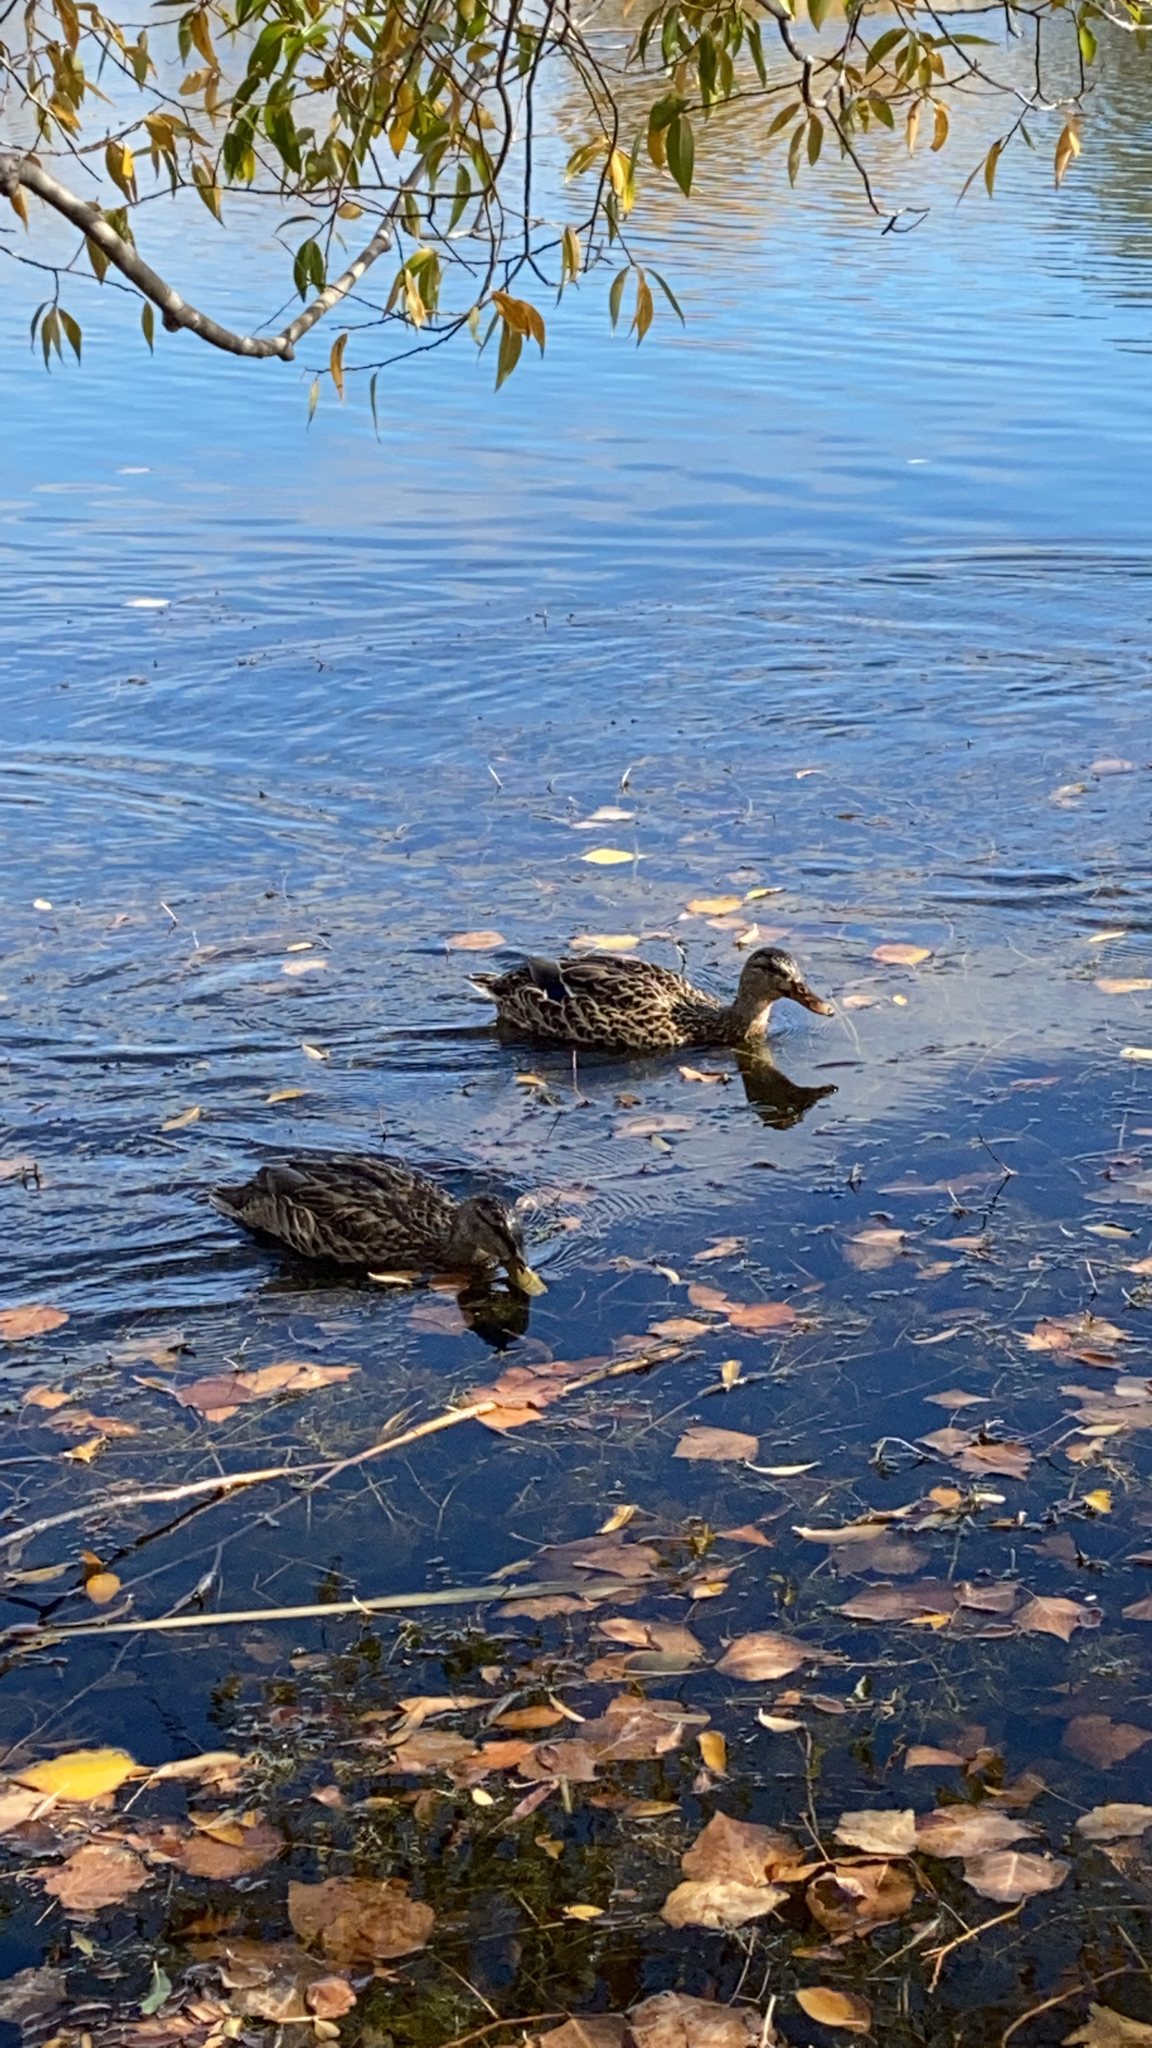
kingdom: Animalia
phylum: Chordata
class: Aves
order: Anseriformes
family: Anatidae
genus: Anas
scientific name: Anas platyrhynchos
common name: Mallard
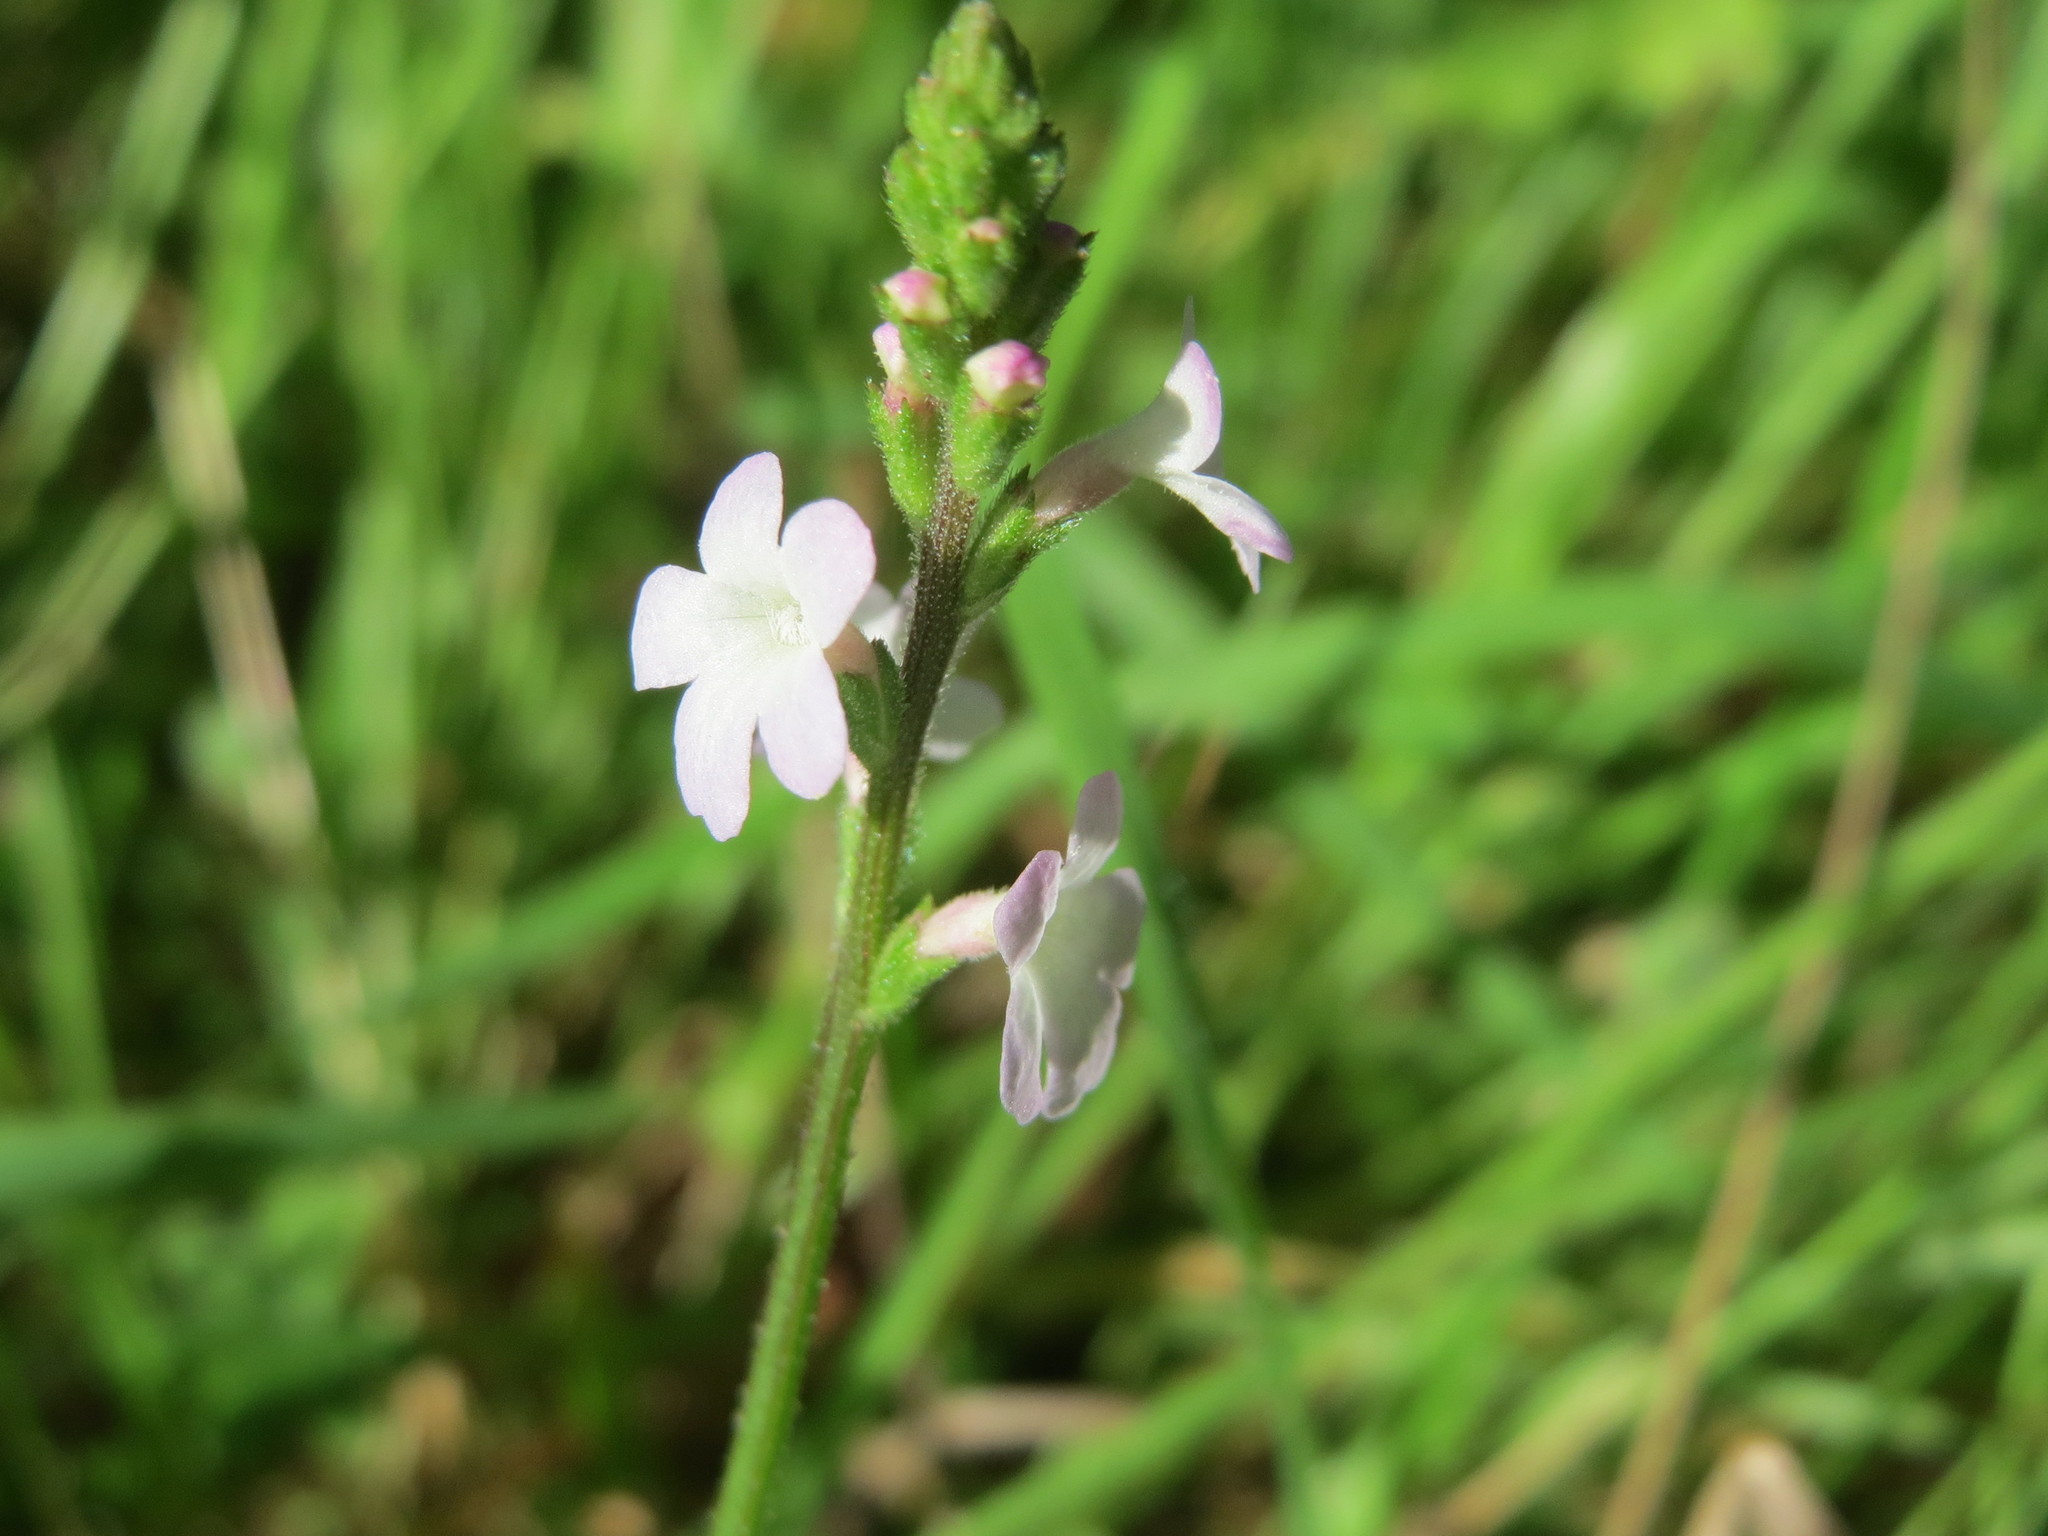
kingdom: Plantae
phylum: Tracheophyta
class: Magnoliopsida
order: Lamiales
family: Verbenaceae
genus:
◆ ◆ ◆ ◆ ◆
§ GIVEN PROBLEM:
Retype every line of the records above word for word, leaving out the pictures.

§ RESPONSE BELOW:
kingdom: Animalia
phylum: Chordata
class: Aves
order: Anseriformes
family: Anatidae
genus: Anas
scientific name: Anas platyrhynchos
common name: Mallard
kingdom: Plantae
phylum: Tracheophyta
class: Magnoliopsida
order: Lamiales
family: Verbenaceae
genus:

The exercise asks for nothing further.